=== EXERCISE MATERIALS ===
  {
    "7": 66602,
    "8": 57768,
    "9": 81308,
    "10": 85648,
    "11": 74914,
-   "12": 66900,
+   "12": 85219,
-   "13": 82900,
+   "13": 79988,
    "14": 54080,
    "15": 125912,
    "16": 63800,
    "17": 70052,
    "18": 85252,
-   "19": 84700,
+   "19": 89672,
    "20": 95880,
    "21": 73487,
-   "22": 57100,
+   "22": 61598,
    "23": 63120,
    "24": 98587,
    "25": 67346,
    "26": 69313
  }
===
Output an identical copy of every record above.

* EXPECTED ANSWER *
  {
    "7": 66602,
    "8": 57768,
    "9": 81308,
    "10": 85648,
    "11": 74914,
-   "12": 66900,
+   "12": 85219,
-   "13": 82900,
+   "13": 79988,
    "14": 54080,
    "15": 125912,
    "16": 63800,
    "17": 70052,
    "18": 85252,
-   "19": 84700,
+   "19": 89672,
    "20": 95880,
    "21": 73487,
-   "22": 57100,
+   "22": 61598,
    "23": 63120,
    "24": 98587,
    "25": 67346,
    "26": 69313
  }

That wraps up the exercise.